Makam-ı müşâhedeye (seyretme makâmına)
vâsıl olmayan her bir mü’min, bu ihbârât (anlatmalar)
üzerine kendi muhayyilesinde icâd ettiği (kendi
hayalinde canlandırdığı) sûretlere
inanmıştır. Halbuki Hak Teâlâ Hazretleri hadîs-i kudsîsinde:......................
(Ya’nî
) “Ben sâlih kullarım için
göz görmedik, kulak işitmedik ve kalb-i beşere (insanın
aklına) hutûr etmedik (hatırına
gelmedik) şeyler hazırladım”
buyuruyor. Gözlerin görmediği ve kulakların işitmediği ve kalb-i beşere
hutûr etmeyen
(insanın aklına gelmedik) şeyler elbette bu âlem-i şehâdette
görülen ve işitilen ve tahayyül olunan (hayal
edilen) şeylerin hâricinde (dışında)
olacaktır. Bu âlemde cennet hakkındaki ta’rîfât ve tafsîlât
(açıklama)
ise, kalb-i beşere (insanın aklına) hutûr eden (hatırına
gelen) hayâlâttan ibârettir.
Binâenaleyh (nitekim),
gerek cennet ve gerek cehennem bizim hatırımıza hutûr eden (gelen)
hisâbât (hesablar)
ve tertîbât (düzen)
hâricindedir
(dışındadır).
Cennet
lügatte, “eşcâr-ı kesîre mağrûs olan
(çok ağaçların dikilmiş olduğu) bir zemîn” (yer)

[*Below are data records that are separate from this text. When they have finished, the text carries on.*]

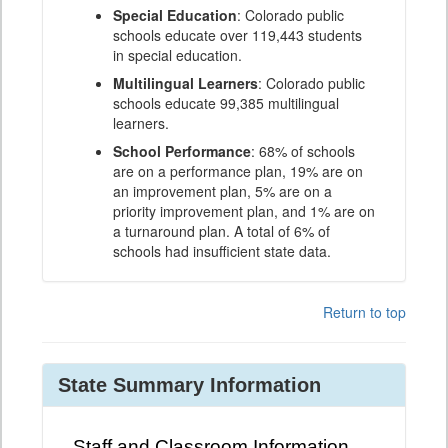
Special Education
: Colorado public
schools educate over 119,443 students
in special education.
Multilingual Learners
: Colorado public
schools educate 99,385 multilingual
learners.
School Performance
: 68% of schools
are on a performance plan, 19% are on
an improvement plan, 5% are on a
priority improvement plan, and 1% are on
a turnaround plan. A total of 6% of
schools had insufficient state data.
Return to top
State Summary Information
Staff and Classroom Information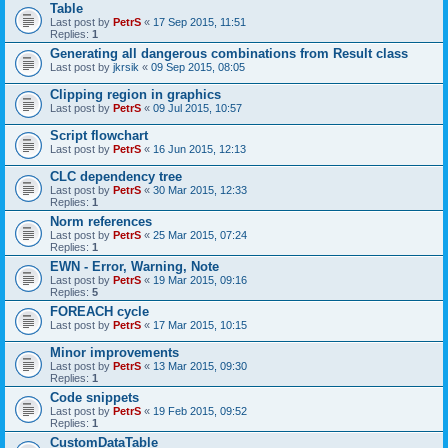
Table
Last post by
PetrS
«
17 Sep 2015, 11:51
Replies:
1
Generating all dangerous combinations from Result class
Last post by
jkrsik
«
09 Sep 2015, 08:05
Clipping region in graphics
Last post by
PetrS
«
09 Jul 2015, 10:57
Script flowchart
Last post by
PetrS
«
16 Jun 2015, 12:13
CLC dependency tree
Last post by
PetrS
«
30 Mar 2015, 12:33
Replies:
1
Norm references
Last post by
PetrS
«
25 Mar 2015, 07:24
Replies:
1
EWN - Error, Warning, Note
Last post by
PetrS
«
19 Mar 2015, 09:16
Replies:
5
FOREACH cycle
Last post by
PetrS
«
17 Mar 2015, 10:15
Minor improvements
Last post by
PetrS
«
13 Mar 2015, 09:30
Replies:
1
Code snippets
Last post by
PetrS
«
19 Feb 2015, 09:52
Replies:
1
CustomDataTable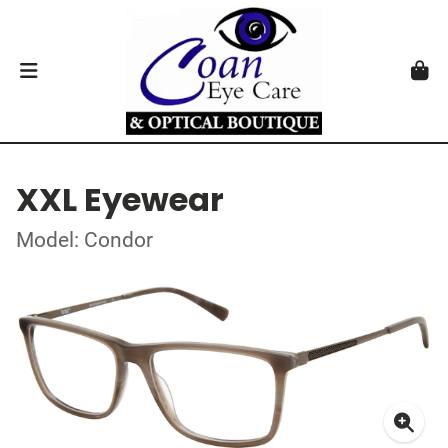
XXL Eyewear
Model: Condor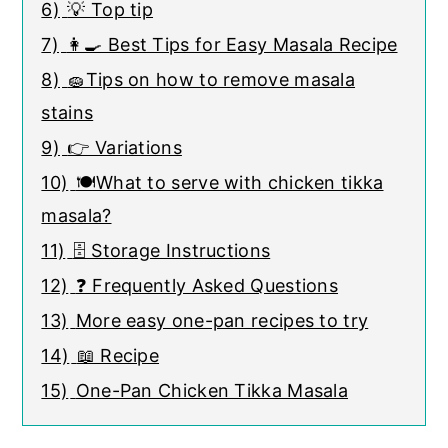
6)
💡 Top tip
7)
👩‍🍳 Best Tips for Easy Masala Recipe
8)
🧽Tips on how to remove masala
stains
9)
👉 Variations
10)
🍽️What to serve with chicken tikka
masala?
11)
🗄️ Storage Instructions
12)
❓ Frequently Asked Questions
13)
More easy one-pan recipes to try
14)
📖 Recipe
15)
One-Pan Chicken Tikka Masala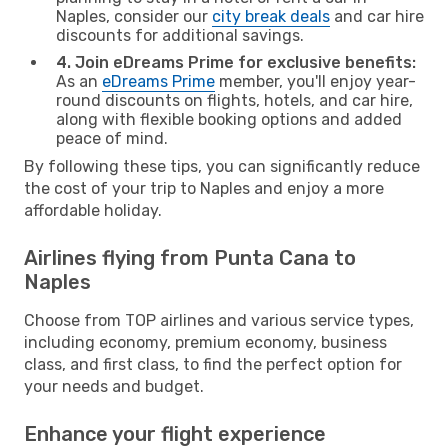
Naples, consider our
city break deals
and car hire
discounts for additional savings.
4. Join eDreams Prime for exclusive benefits:
As an
eDreams Prime
member, you'll enjoy year-
round discounts on flights, hotels, and car hire,
along with flexible booking options and added
peace of mind.
By following these tips, you can significantly reduce
the cost of your trip to Naples and enjoy a more
affordable holiday.
Airlines flying from Punta Cana to
Naples
Choose from TOP airlines and various service types,
including economy, premium economy, business
class, and first class, to find the perfect option for
your needs and budget.
Enhance your flight experience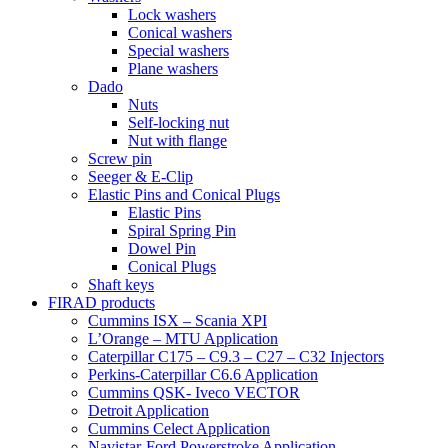
Lock washers
Conical washers
Special washers
Plane washers
Dado
Nuts
Self-locking nut
Nut with flange
Screw pin
Seeger & E-Clip
Elastic Pins and Conical Plugs
Elastic Pins
Spiral Spring Pin
Dowel Pin
Conical Plugs
Shaft keys
FIRAD products
Cummins ISX – Scania XPI
L’Orange – MTU Application
Caterpillar C175 – C9.3 – C27 – C32 Injectors
Perkins-Caterpillar C6.6 Application
Cummins QSK- Iveco VECTOR
Detroit Application
Cummins Celect Application
Navistar-Ford Powerstroke Application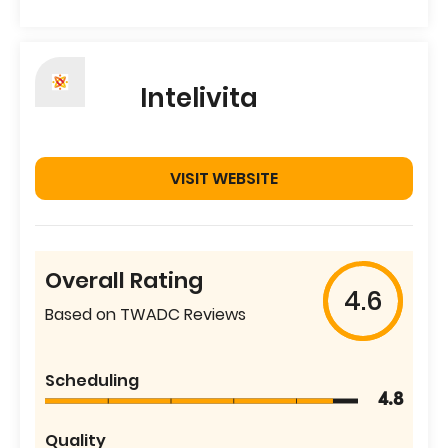
Intelivita
VISIT WEBSITE
Overall Rating
4.6
Based on TWADC Reviews
Scheduling
4.8
Quality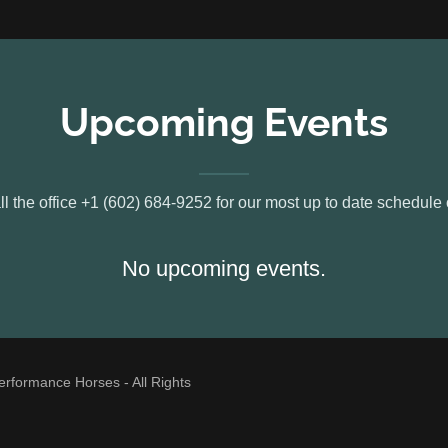
Upcoming Events
l the office +1 (602) 684-9252 for our most up to date schedule 
No upcoming events.
formance Horses - All Rights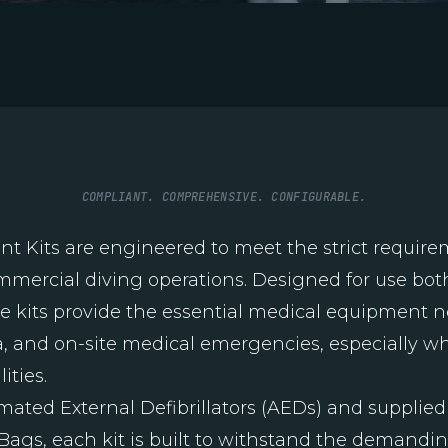
COMPLIANT. COMPREHENSIVE. CONFIGURABLE.
 Kits are engineered to meet the strict require
ommercial diving operations. Designed for use bot
 kits provide the essential medical equipment ne
ma, and on-site medical emergencies, especially w
ities.
mated External Defibrillators (AEDs) and supplied
ags, each kit is built to withstand the demandin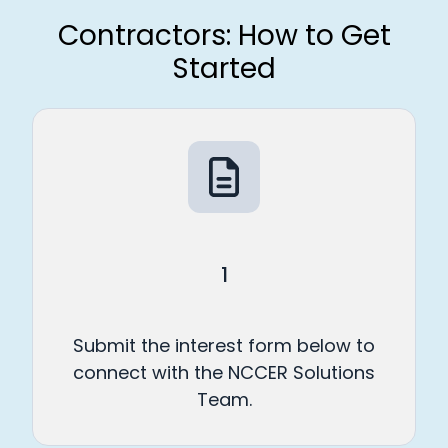
Contractors: How to Get
Started
1
Submit the interest form below to
connect with the NCCER Solutions
Team.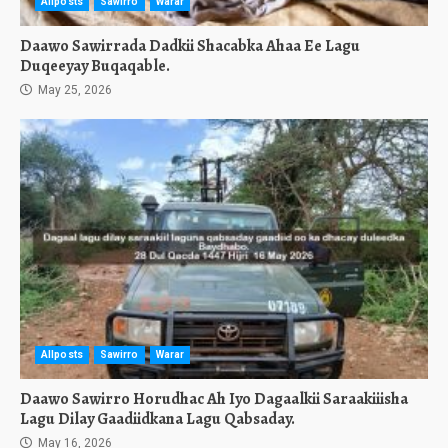
Allposts
Sawirro
Warar
Daawo Sawirrada Dadkii Shacabka Ahaa Ee Lagu
Duqeeyay Buqaqable.
May 25, 2026
Allposts
Sawirro
Warar
Daawo Sawirro Horudhac Ah Iyo Dagaalkii Saraakiiisha
Lagu Dilay Gaadiidkana Lagu Qabsaday.
May 16, 2026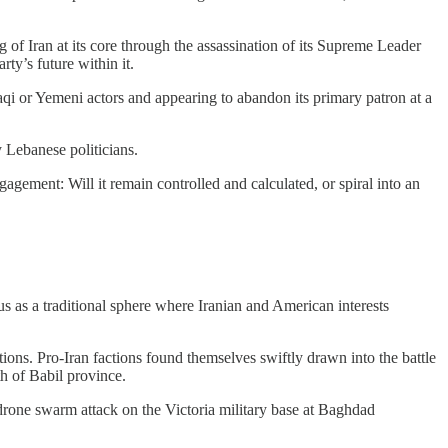
 of Iran at its core through the assassination of its Supreme Leader
rty’s future within it.
 Iraqi or Yemeni actors and appearing to abandon its primary patron at a
y Lebanese politicians.
ngagement: Will it remain controlled and calculated, or spiral into an
 as a traditional sphere where Iranian and American interests
tions. Pro-Iran factions found themselves swiftly drawn into the battle
th of Babil province.
 drone swarm attack on the Victoria military base at Baghdad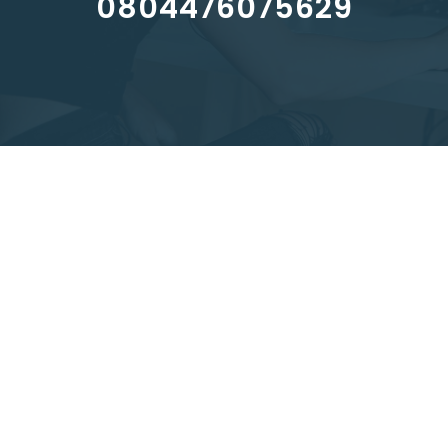
0804476075629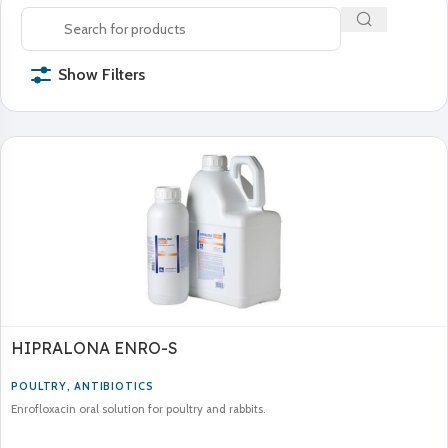
Show Filters
HIPRALONA ENRO-S
POULTRY
,
ANTIBIOTICS
Enrofloxacin oral solution for poultry and rabbits.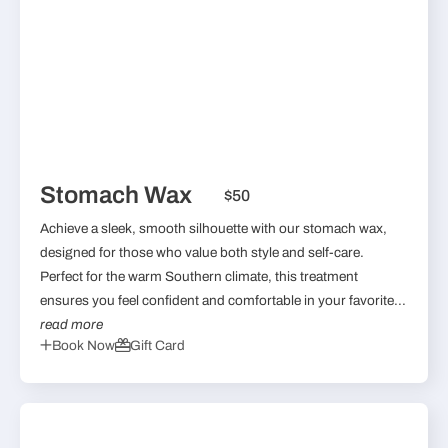
Stomach Wax
$50
Achieve a sleek, smooth silhouette with our stomach wax,
designed for those who value both style and self-care.
Perfect for the warm Southern climate, this treatment
ensures you feel confident and comfortable in your favorite...
read more
Book Now
Gift Card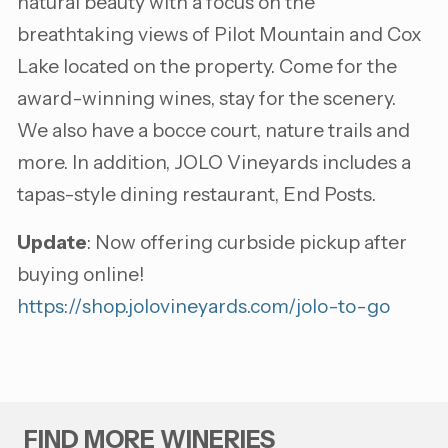
natural beauty with a focus on the
breathtaking views of Pilot Mountain and Cox
Lake located on the property. Come for the
award-winning wines, stay for the scenery.
We also have a bocce court, nature trails and
more. In addition, JOLO Vineyards includes a
tapas-style dining restaurant, End Posts.
Update
: Now offering curbside pickup after
buying online!
https://shop.jolovineyards.com/jolo-to-go
FIND MORE WINERIES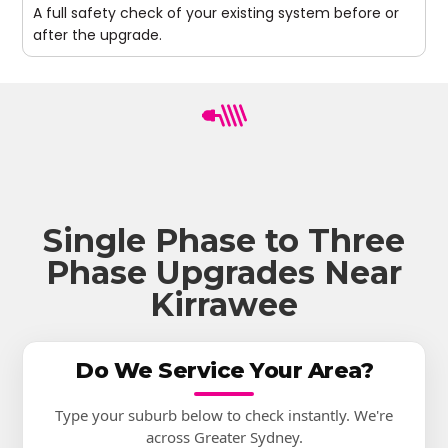
A full safety check of your existing system before or
after the upgrade.
Single Phase to Three
Phase Upgrades Near
Kirrawee
Do We Service Your Area?
Type your suburb below to check instantly. We're
across Greater Sydney.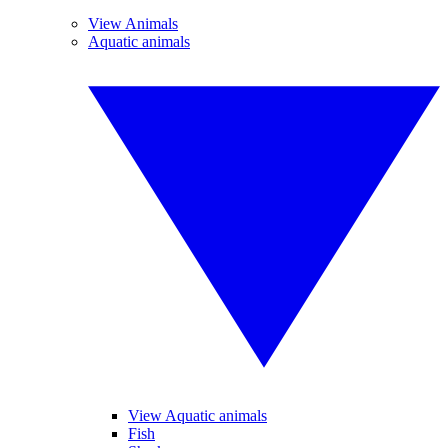
View Animals
Aquatic animals
View Aquatic animals
Fish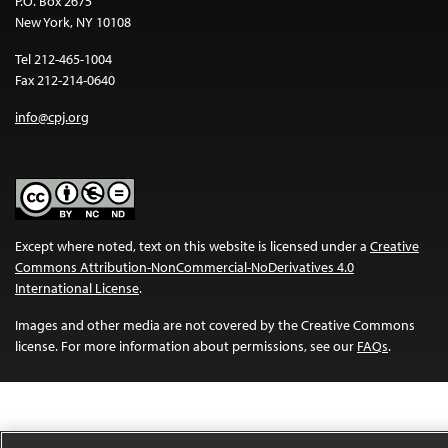
P.O. Box 2675
New York, NY 10108
Tel 212-465-1004
Fax 212-214-0640
info@cpj.org
Except where noted, text on this website is licensed under a
Creative
Commons Attribution-NonCommercial-NoDerivatives 4.0
International License
.
Images and other media are not covered by the Creative Commons
license. For more information about permissions, see our
FAQs
.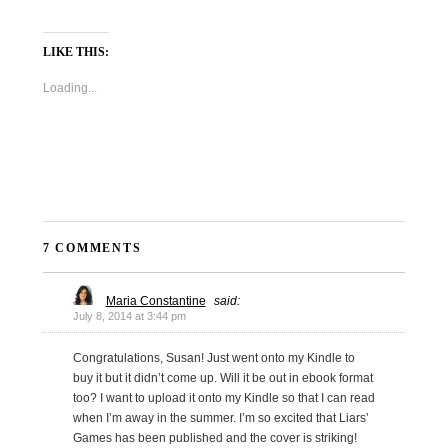
LIKE THIS:
Loading...
7 COMMENTS
Maria Constantine
said:
July 8, 2014 at 3:44 pm
Congratulations, Susan! Just went onto my Kindle to
buy it but it didn’t come up. Will it be out in ebook format
too? I want to upload it onto my Kindle so that I can read
when I’m away in the summer. I’m so excited that Liars’
Games has been published and the cover is striking!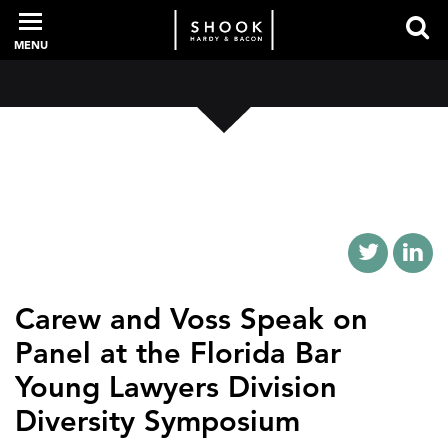
MENU
PROFESSIONALS
EXPERIENCE
INTELLIGENCE
Carew and Voss Speak on
Panel at the Florida Bar
SERVICES
Young Lawyers Division
Diversity Symposium
NEWS + EVENTS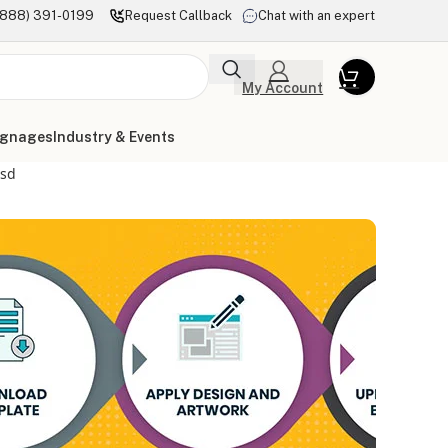
(888) 391-0199
Request Callback
Chat with an expert
My Account
ignages
Industry & Events
psd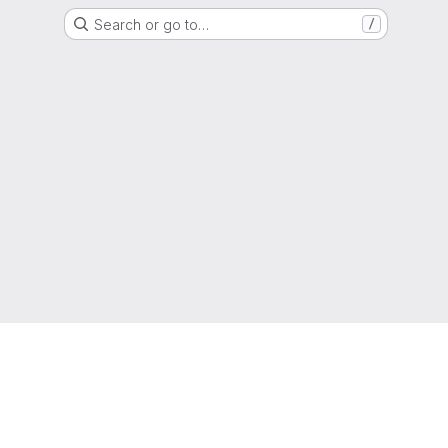
Search or go to…
/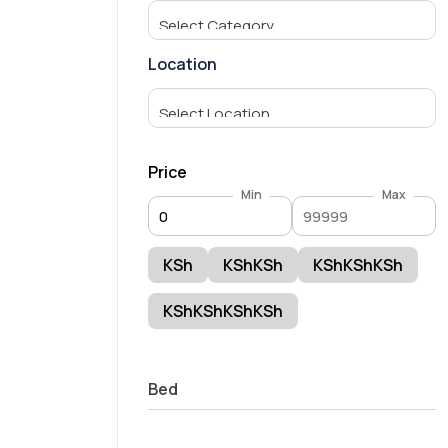
Location
Price
Min
Max
KSh
KShKSh
KShKShKSh
KShKShKShKSh
Bed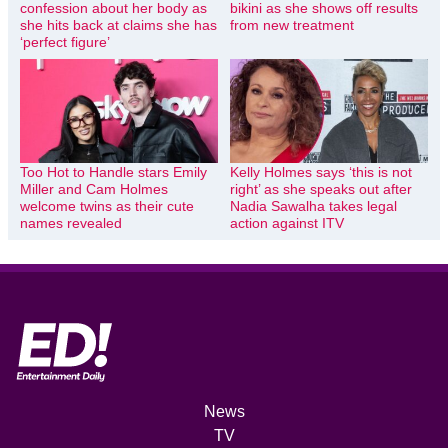
confession about her body as
bikini as she shows off results
she hits back at claims she has
from new treatment
‘perfect figure’
Too Hot to Handle stars Emily
Kelly Holmes says ‘this is not
Miller and Cam Holmes
right’ as she speaks out after
welcome twins as their cute
Nadia Sawalha takes legal
names revealed
action against ITV
News
TV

den ibârettir ki, eşcârın (ağaçların)
kesretinden (sıklığından) dolayı gölgeleri sath-ı arzı setr eder (yer yüzünü örter.)
Ve cennet “setr” (örtme)
ma’nâsına gelen “cenne” lafzından müştakk (türemiş)
olup, bu kelimenin masdar-ı binâ-i merresidir (Arapça
mastarların sülasilerinde birinci harfin üstün okunan ve sonuna iki üstünlü
yuvarlak t (ö) getirilen şekli) . Ulemâ-ı
zâhire ıstılâhında (belli, zahir ilimlerle uğraşan alimlerin tanımlamalarında)
, dâr-ı
âhiretin (âhiret
yurdunun) makamât-ı mütenezzihe
(temiz, nezih
makamlar)
ve makamât-ı tayyibesidir (iyi
hoş güzel makamlardır) .Ve bu
makam, ef’âl-i hasene (iyi
fiillerin) ve a’mâl-i sâlihanın
(güzel
amellerin) cennetidir. Ef’âl ve
a’mâlin azlığı ve çokluğu i’tibâriyle bu cennetin derecât-ı mütefâvitesi
(birbirinden farklı dereceleri)
vardır. Urefâ (arifler)
derler ki, bu ef’âl ve a’mâl cennetinden başka da cennetler
vardır. Onlara “cennât-ı sıfât”
(sıfat cennetleri)
derler. Ve o abdin (kulun)
sıfât-ı kemâliyye-i ilâhiyye ile ittisâfı
(Allah’ın kemâl bulmuş sıfatları
ile vasıflanması) ve ahlâk-ı ilâhiyye ile tahallukudur
(Allah’ın
ahlakı ile ahlaklanmasıdır) . Bu
cennet dahi, ehl-i kemâlin merâtibi (mertebeleri)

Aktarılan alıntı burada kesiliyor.